Hypothetical method of spacecraft propulsion

The fission sail is a type of spacecraft propulsion proposed by Robert Forward that uses fission fragments to propel a large solar sail-like craft. It is similar in concept to the fission-fragment rocket in that the fission by-products are directly harnessed as working mass, and differs primarily in the way that the fragments are used for thrust.

In the fission sail, the "rocket" is built in the form of a two-layer sheet, with some sort of absorber on one side, and nuclear fuel on the other. Atoms in the fuel that decay will release their fragments in random, but opposite, directions. In the simple case where the decay releases the fragments "front" and "rear", the rearward moving fragment generates thrust directly, while the frontward moving one is absorbed in the front half of the sail with no net contribution to thrust. The sail is not a nuclear reactor, and relies on natural decay rates for energy release. The thrust from such a system will always be very low, albeit extremely efficient.

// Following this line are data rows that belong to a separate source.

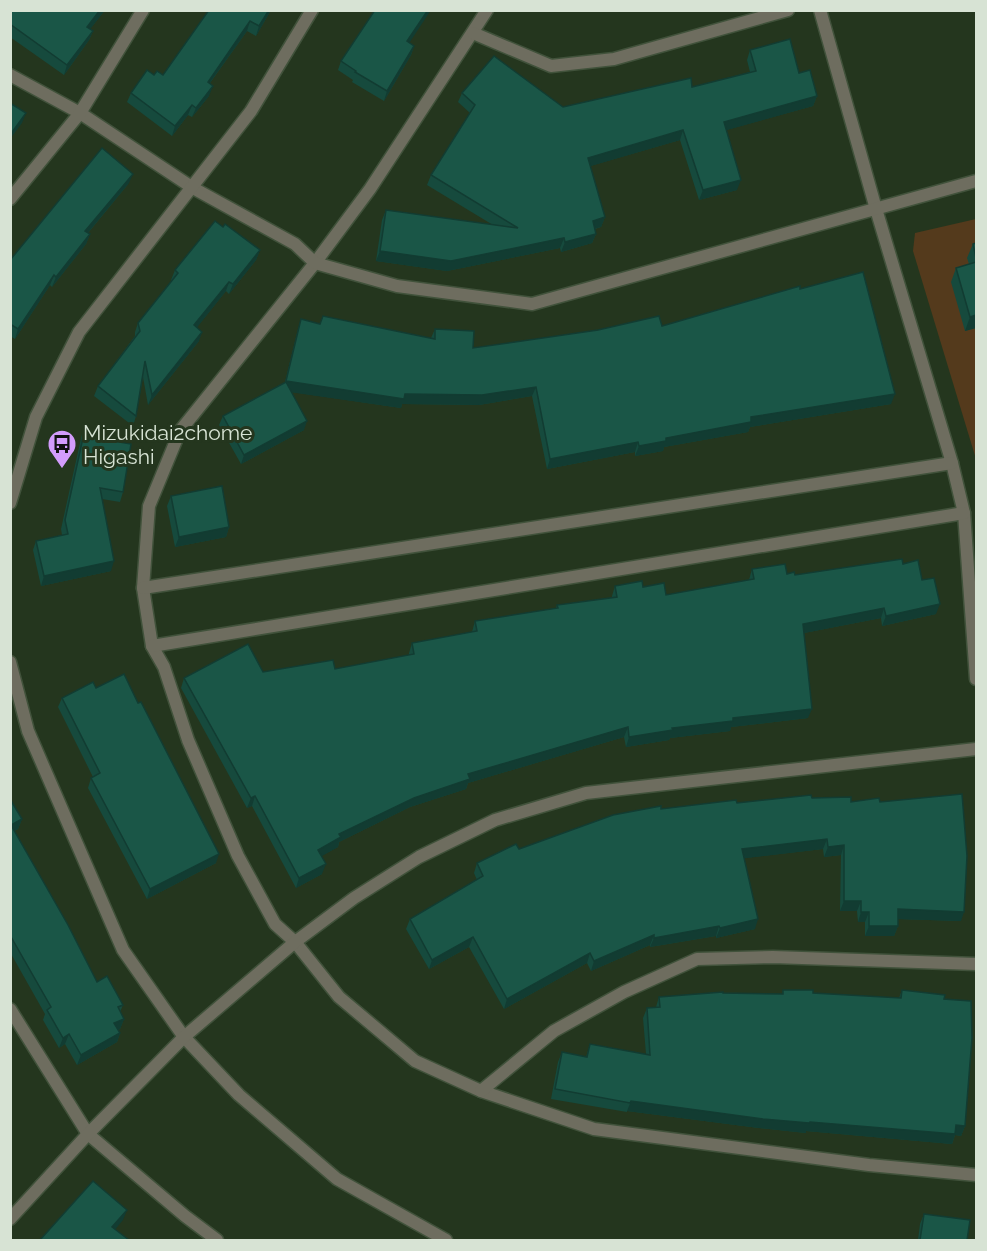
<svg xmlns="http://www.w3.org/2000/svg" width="987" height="1251" font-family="Raleway,sans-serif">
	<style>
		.green { fill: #543a1c }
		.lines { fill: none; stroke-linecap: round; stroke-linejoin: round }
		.street-casing { stroke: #41523b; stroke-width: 15 }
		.street { stroke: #6e6d5f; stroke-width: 12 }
		.wall { fill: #164a3d }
		.shaded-wall { fill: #123c32 }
		.building { fill: #1a5647; stroke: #123c32; stroke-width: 1.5 }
		.labels { text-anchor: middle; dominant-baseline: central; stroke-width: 6; stroke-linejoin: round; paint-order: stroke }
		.poi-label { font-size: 21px; fill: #d7e3d4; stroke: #24361e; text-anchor: start }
	</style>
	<rect width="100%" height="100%" fill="#24361e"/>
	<!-- green -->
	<polygon class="green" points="976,219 976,459 913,251 915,233"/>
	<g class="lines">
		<!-- street casing -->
		<g class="street-casing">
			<g id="street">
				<polyline points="487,10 370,189 315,263 180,431 149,506 143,588 152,646 164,667 188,740 238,856 275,924 295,942 339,997 415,1061 481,1091 594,1129 869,1165 976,1175"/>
				<polyline points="820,10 876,209 952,463 964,513 976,679"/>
				<polyline points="473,33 551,66 614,59 788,10"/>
				<polyline points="10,75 80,113 193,188 295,244 315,263 397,286 532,304 976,181"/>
				<polyline points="10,199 80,113 143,10"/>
				<polyline points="10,503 36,417 79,332 251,111 312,10"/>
				<polyline points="143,588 952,463"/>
				<polyline points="152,646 964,513"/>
				<polyline points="10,662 28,731 123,950 184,1037 239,1095 337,1179 446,1240"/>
				<polyline points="10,1009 88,1134 185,1216 217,1240"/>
				<polyline points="481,1091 554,1031 624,992 697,959 773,957 976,964"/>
				<polyline points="10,1219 88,1134 184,1037 295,942 354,898 419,857 495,820 586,793 976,749"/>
			</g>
		</g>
		<!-- street -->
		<use href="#street" class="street"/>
	</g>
	<!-- wall -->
	<g class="wall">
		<polygon points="10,10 105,10 90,29 93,31 89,40 64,75 10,37"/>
		<polygon points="209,10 271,10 256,36 247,31 210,83 209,96 192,117 188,115 172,136 127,102 131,93 154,75 163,75"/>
		<polygon points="409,43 414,46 411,55 384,101 352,82 353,80 338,70 341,61"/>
		<polygon points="750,50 799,73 817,96 813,106 726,130 737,190 699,200 680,140 590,166 605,217 601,227 595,229 596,234 592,243 561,252 560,248 447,271 376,261 382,220 386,210 493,225 427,185 431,175 470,113 458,102 462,93 563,107 692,87 750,72 747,60"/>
		<polygon points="129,183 88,233 90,234 86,244 52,287 50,285 15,339 10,336 10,259"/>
		<polygon points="223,227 260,250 256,260 229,294 226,291 197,327 199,341 148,405 143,377 136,416 133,426 94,396 98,386 135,336 135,332 138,323 172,280 171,280 175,270"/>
		<polygon points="976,243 976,328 965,331 951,282 956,268 969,264 967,258 973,244"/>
		<polygon points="800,289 891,404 750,427 748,432 664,447 663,451 635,456 635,452 547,469 532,396 479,405 402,404 401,408 292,392 304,430 241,464 219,425 223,416 285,382 298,329 301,319 320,324 431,338 435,329 473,348 662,326"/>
		<polygon points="86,424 89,439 123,492 120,502 102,499 111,571 41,586 33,550 36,541 62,535 61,529 82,434"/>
		<polygon points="171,496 229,527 226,537 175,547 167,506"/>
		<polygon points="903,564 922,580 936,614 882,626 881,618 804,633 808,718 731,727 730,731 670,738 669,740 626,747 624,737 468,783 466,789 410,807 339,842 338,847 321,856 322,874 296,888 252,806 247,808 181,688 184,678 263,672 335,669 409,655 409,653 412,643 472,632 475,621 556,608 557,605 612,598 612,596 615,586 643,587 666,595 749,580 752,569 795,575"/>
		<polygon points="96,688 216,863 147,899 88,788 91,778 93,777 58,707 62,698"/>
		<polygon points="812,798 851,802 880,802 961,921 898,919 898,926 894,936 865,936 865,922 858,922 857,911 840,911 841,855 824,857 823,849 744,858 755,929 716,938 716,936 650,947 650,945 591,971 587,963 504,1009 469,947 429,969 406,929 410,919 477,880 474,873 477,863 519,849 661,809"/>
		<polygon points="10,799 22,819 18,829 14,831 97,982 123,1005 120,1012 124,1019 120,1029 118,1030 120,1033 117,1042 77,1065 65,1044 59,1048 43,1020 45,1014 10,952"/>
		<polygon points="783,990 813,993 899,998 902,990 944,999 965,1126 961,1136 955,1135 952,1144 806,1131 806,1133 759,1128 627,1111 627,1112 551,1099 558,1062 562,1052 586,1057 590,1044 646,1054 643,1018 647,1008 656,1007 659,997 723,993 782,994"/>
		<polygon points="924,1214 967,1240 918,1240 920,1224"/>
	</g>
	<!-- shaded-wall -->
	<g class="shaded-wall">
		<polygon points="100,10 105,10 84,37 87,27"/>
		<polygon points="269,10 271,10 256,36 259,26"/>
		<polygon points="428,10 431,10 404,51 407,41"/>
		<polygon points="250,21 247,31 204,91 208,82"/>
		<polygon points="93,31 89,40 64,75 67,65"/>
		<polygon points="414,46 411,55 384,101 387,91"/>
		<polygon points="213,86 209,96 192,117 196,108"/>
		<polygon points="817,96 813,106 720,132 724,122"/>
		<polygon points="192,105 188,115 172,136 175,126"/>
		<polygon points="26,113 22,123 10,139 10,135"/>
		<polygon points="683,130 680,140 584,168 588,158"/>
		<polygon points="133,174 129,183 82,240 85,231"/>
		<polygon points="741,180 737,190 699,200 703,190"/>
		<polygon points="605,217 601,227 589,230 593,221"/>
		<polygon points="90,234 86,244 52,287 56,277"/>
		<polygon points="596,234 592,243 561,252 565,242"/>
		<polygon points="564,238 560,248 447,271 376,261 380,251"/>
		<polygon points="260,250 256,260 229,294 233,284"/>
		<polygon points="54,275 50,285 15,339 18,329"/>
		<polygon points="229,282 226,291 191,335 194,325"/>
		<polygon points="976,315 976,328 965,331 970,317"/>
		<polygon points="202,332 199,341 148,405 152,395"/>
		<polygon points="286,381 405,394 536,387 532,396 479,405 402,404 401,408 282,391"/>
		<polygon points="895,394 891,404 750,427 748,432 664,447 663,451 635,456 639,446 666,438 751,417"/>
		<polygon points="307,421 304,430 241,464 244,455"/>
		<polygon points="638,442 635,452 547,469 550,459"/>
		<polygon points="229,527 226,537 175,547 179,537"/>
		<polygon points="114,561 111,571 41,586 44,576"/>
		<polygon points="940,604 936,614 882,626 886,616"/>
		<polygon points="884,608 881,618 799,634 803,624"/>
		<polygon points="812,709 808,718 731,727 730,731 670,738 669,740 626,747 629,737 672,728 733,718"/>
		<polygon points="628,727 624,737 468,783 466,789 410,807 339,842 338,847 315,860 318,850 339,834 414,798 468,774"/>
		<polygon points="255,796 252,806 247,808 251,798"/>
		<polygon points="22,819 18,829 10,833 11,825"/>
		<polygon points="827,839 823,849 739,859 742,849"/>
		<polygon points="844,845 841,855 824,857 828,847"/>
		<polygon points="219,854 216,863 147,899 150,889"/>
		<polygon points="326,864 322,874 296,888 299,878"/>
		<polygon points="844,901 861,901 857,911 840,911"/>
		<polygon points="898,909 964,912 961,921 895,919"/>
		<polygon points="861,912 869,912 865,922 858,922"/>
		<polygon points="758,919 755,929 716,938 720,928"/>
		<polygon points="719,926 716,936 650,947 654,938"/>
		<polygon points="869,926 898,926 894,936 865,936"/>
		<polygon points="654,935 650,945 591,971 594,961"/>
		<polygon points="473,937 469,947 429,969 432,960"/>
		<polygon points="590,953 587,963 504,1009 507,999"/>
		<polygon points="124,1019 120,1029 111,1033 114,1023"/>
		<polygon points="120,1033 117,1042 77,1065 81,1055"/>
		<polygon points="69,1034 65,1044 59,1048 63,1038"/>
		<polygon points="631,1101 810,1122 965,1126 961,1136 955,1135 952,1144 806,1131 806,1133 759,1128 627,1111"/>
		<polygon points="127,1210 123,1220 109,1237 112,1227"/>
	</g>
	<!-- building -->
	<g class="building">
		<polygon points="10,10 100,10 87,27 93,31 67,65 10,24"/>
		<polygon points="209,10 269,10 259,26 250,21 208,82 213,86 196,108 192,105 175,126 131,93 147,70 154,75 157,71 163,75"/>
		<polygon points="375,10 428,10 407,41 414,46 387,91 355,72 356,71 341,61"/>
		<polygon points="790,39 799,73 810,70 817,96 724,122 741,180 703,190 683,130 588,158 605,217 593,221 596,234 565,242 564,238 451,261 380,251 386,210 518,228 431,175 475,105 462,93 494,56 563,107 691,78 692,87 756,71 750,50"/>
		<polygon points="10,103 26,113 10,135"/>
		<polygon points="102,148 133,174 85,231 90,234 56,277 54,275 18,329 10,324 10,259 11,259"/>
		<polygon points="215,221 223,227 225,224 260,250 233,284 229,282 194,325 202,332 152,395 145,361 136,416 98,386 140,331 138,323 178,273 175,270"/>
		<polygon points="976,243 976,258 973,244"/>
		<polygon points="976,262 976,315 970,317 956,268"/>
		<polygon points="863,272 895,394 751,417 751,422 666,438 666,441 639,446 638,442 550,459 536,387 482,395 405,394 404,399 286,381 301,319 320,324 323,316 435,339 435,329 474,331 473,348 598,330 659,316 662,326 800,286 800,289"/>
		<polygon points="286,382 307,421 244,455 223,416"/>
		<polygon points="86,424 89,441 90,437 131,444 123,492 100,488 114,561 44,576 36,541 68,534 65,520"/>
		<polygon points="222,486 229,527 179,537 171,496"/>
		<polygon points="902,559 903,564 918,560 922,580 934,578 940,604 886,616 884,608 803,624 812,709 733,718 733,721 672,728 673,730 629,737 628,727 468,774 470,779 414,798 339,834 341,837 318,850 326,864 299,878 255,796 251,798 184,678 248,644 263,672 333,660 335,669 414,654 412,643 477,631 475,621 558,608 557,605 617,597 615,586 642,581 643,587 664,583 666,595 754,579 752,569 785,564 787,574 794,572 795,575"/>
		<polygon points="124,674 138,703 141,702 219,854 150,889 91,778 100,773 62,698 93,682 96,688"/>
		<polygon points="962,794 967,856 964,912 898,909 898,926 869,926 869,912 861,912 861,901 844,901 844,845 828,847 827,839 742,849 758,919 720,928 719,926 654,938 654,935 594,961 590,953 507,999 473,937 432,960 410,919 483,876 477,863 516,844 519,849 613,815 661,806 661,809 736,800 737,803 811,795 812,798 851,797 851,802 879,798 880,802"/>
		<polygon points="10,799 22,819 11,825 68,925 97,982 107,976 123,1005 118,1007 124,1019 114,1023 120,1033 81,1055 69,1034 63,1038 47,1010 51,1007 10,935"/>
		<polygon points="783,990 813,990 813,993 901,998 902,990 945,995 944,999 971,1001 972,1038 965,1126 956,1125 955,1134 810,1122 809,1123 763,1119 631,1101 630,1103 555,1089 562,1052 587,1057 590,1044 650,1055 647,1008 660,1007 659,997 723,992 723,993 783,994"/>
		<polygon points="93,1181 127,1210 112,1227 129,1240 40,1240"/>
		<polygon points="924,1214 970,1220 967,1240 920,1240"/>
	</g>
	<!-- icons -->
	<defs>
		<g id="bus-pin" transform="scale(1.5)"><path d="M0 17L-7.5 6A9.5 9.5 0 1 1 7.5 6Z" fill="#d39cfc" stroke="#24361e"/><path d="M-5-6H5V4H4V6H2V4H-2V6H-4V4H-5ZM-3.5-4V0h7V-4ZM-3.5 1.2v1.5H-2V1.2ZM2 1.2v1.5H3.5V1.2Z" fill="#111"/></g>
	</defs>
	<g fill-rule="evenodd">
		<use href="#bus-pin" x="62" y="444"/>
	</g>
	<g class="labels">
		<!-- poi labels -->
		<g class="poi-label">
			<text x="83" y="432">Mizukidai2chome<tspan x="83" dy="24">Higashi</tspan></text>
		</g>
	</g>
	<!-- border -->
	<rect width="987" height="1251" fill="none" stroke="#d7e3d4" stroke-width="24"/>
</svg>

Forward proposed the system as an "add on" to existing solar sails. Close to stars where the light density is high the sails work fine, but as they move past about 2 AU their thrust is too low to be useful. Forward suggested that coating the sail with fissionable material would provide thrust in this region, where maneuvering is no longer as important. Such a system would accelerate and maneuver based on solar energy for the start of its flight, and then continue to accelerate at a lower rate for long periods of time.